What is Radiation Therapy?
Radiation therapy uses a stream of high-energy particles or waves, such as x-rays, gamma rays, electrons, or protons to destroy or damage cancer cells.
Radiation therapy is one of the most common treatments for cancer and is used in more than half of all cancer cases. It is often part of the main treatment for some types of cancer, such as cancers of the head and neck, bladder, lung and Hodgkin’s disease. Many other cancers are also treated with radiation therapy. Thousands of people become free of cancer after receiving radiation treatments alone or in combination with surgery, chemotherapy, or immunotherapy (biologic therapy).
How does it work?
All cells, cancerous and healthy, grow and divide. But cancer cells grow and divide more rapidly than many of the normal cells around them. Radiation therapy uses special equipment to deliver high doses of radiation to cancerous tumors, killing or damaging them so they cannot grow, multiply, or spread. It works by breaking a strand of the DNA molecule inside the cancer cell, which prevents the cell from growing and dividing. Although some normal cells may be affected by radiation, most recover fully from the effects of the treatment.
What is IMRT?
IMRT (intensity modulated radiation therapy) is a relatively new technique to improve external delivery of radiation therapy by a linear accelerator. Intensity modulated radiation therapy (IMRT) is a method that allows the strength of the beam to be changed to lessen damage to normal body tissues. This technique allows for the doctor to change the intensity of the radiation within each beam to safely increase the amount of radiation delivered to the prostate. This technique can be further enhanced by adding visualization of the prostate anatomy before each daily treatment, called Image Guided Raditaion Therapy or IGRT.
Unlike chemotherapy, which exposes the entire body to cancer-fighting chemicals, IMRT/IGRT is a state-of-the-art local treatment that only affects the part of the body being treated.
How does IMRT work?
Instead of maintaining a uniform radiation beam as used in conventional or 3-dimensional radiation therapy, IMRT uses devices within the linear accelerator to divide the radiation beam into multiple smaller beams called beamlets that can have different intensities (modulated) within the area being treated. This allows more precise delivery of radiation doses to the tissues within the target area, allowing increased doses to the prostate while relatively sparing the surrounding bladder and rectum. This is important as several recent medical studies have suggested that higher prostate doses are associated with increased curability. IMRT is delivered or given by a machine called a linear accelerator.

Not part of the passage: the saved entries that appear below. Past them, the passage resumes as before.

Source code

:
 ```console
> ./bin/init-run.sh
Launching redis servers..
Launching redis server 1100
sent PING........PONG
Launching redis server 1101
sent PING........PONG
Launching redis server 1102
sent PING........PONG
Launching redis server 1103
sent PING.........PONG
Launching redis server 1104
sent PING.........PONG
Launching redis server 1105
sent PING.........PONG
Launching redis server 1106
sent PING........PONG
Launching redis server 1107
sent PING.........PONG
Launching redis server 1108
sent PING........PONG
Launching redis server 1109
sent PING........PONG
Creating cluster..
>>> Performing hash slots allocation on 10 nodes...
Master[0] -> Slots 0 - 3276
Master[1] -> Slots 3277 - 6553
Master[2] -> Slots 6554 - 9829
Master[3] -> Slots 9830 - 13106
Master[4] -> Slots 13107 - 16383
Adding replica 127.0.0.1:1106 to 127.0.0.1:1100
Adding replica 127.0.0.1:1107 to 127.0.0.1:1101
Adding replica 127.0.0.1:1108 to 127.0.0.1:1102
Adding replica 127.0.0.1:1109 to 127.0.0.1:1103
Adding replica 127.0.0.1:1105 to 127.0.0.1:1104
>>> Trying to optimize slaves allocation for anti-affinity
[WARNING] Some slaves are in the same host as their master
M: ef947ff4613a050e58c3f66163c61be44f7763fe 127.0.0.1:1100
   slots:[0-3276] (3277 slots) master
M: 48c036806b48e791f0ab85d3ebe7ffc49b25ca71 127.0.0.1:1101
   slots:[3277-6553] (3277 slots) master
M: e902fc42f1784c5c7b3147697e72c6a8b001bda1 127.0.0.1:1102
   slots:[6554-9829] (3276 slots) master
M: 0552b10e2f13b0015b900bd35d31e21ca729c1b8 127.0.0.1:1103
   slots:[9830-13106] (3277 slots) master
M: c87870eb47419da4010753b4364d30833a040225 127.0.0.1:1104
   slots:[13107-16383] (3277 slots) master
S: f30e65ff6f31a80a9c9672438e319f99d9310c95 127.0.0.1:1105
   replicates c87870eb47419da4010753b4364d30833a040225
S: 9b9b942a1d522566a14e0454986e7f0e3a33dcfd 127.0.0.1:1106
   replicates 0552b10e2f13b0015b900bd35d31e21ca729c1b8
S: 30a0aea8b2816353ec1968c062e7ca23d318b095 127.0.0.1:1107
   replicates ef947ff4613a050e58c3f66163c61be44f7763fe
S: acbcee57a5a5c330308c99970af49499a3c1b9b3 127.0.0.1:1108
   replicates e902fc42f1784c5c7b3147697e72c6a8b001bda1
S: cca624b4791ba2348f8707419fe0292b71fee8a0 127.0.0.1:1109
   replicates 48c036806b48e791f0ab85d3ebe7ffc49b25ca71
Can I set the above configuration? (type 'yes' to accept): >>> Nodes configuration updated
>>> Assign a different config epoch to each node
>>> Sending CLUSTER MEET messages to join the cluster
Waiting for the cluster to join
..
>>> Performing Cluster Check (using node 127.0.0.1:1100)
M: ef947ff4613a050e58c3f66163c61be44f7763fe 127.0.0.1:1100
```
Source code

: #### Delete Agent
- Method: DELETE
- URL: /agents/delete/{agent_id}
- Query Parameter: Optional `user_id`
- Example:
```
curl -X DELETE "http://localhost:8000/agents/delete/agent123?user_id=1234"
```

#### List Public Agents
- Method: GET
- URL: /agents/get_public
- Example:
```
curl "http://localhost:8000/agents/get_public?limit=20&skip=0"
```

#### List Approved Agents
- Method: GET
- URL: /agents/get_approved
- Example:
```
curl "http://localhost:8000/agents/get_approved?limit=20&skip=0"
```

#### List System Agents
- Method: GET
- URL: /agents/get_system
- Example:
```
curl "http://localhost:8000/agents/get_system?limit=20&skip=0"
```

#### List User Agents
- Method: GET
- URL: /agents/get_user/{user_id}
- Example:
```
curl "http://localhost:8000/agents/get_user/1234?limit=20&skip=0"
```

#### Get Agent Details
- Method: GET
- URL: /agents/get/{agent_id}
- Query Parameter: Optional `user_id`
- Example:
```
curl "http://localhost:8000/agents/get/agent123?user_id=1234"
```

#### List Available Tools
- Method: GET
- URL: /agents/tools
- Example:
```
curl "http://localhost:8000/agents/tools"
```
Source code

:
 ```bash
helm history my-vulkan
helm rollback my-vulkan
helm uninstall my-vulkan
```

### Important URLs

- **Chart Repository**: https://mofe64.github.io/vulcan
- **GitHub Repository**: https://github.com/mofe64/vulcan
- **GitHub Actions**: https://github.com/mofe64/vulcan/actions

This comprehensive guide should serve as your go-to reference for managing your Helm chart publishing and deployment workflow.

The machine directs high-energy x-rays at the cancer and some normal surrounding tissue from outside the body. Patients receive IMRT during outpatient visits to a hospital or treatment center. IMRT involves a series of daily treatments to target and accurately deliver radiation to the prostate.
Frequently Asked Questions
IMRT (Intensity Modulated Radiation Therapy) How does it work?
What is IGRT?
IGRT is the process of imaging the location of the patient’s organ/tumor on a daily basis and comparing the tumor’s current location to the location the organ/tumor was on the day the CT for the radiation treatment plan was completed. IGRT requires your urologist to place 2 fiduciary markers in the prostatic area which are visualized and tracked daily.
Example: The prostate often will move in excess of 1 cm in any direction based on the content of the patient’s bladder and bowels. With IGRT, we track the exact location of the markers within the prostate and compensate for the change in position on a daily basis.
IGRT is very important when using IMRT because this technology allows us to decrease the margin we treat around the tumor to 5mm or less. This precision of the exact position of the organ/tumor allows the application of IMRT to be even more effective. Image Guided Radiation Therapy (IGRT) in combination with Intensity Modulated Radiation Therapy (IMRT) is the most advanced treatment delivery technique today. On a daily basis, IGRT identifies the prostatic area and the normal structures in the area of treatment. A CT scan of the prostatic area is obtained daily to overlap and match the fiducial markers for positioning and treatment.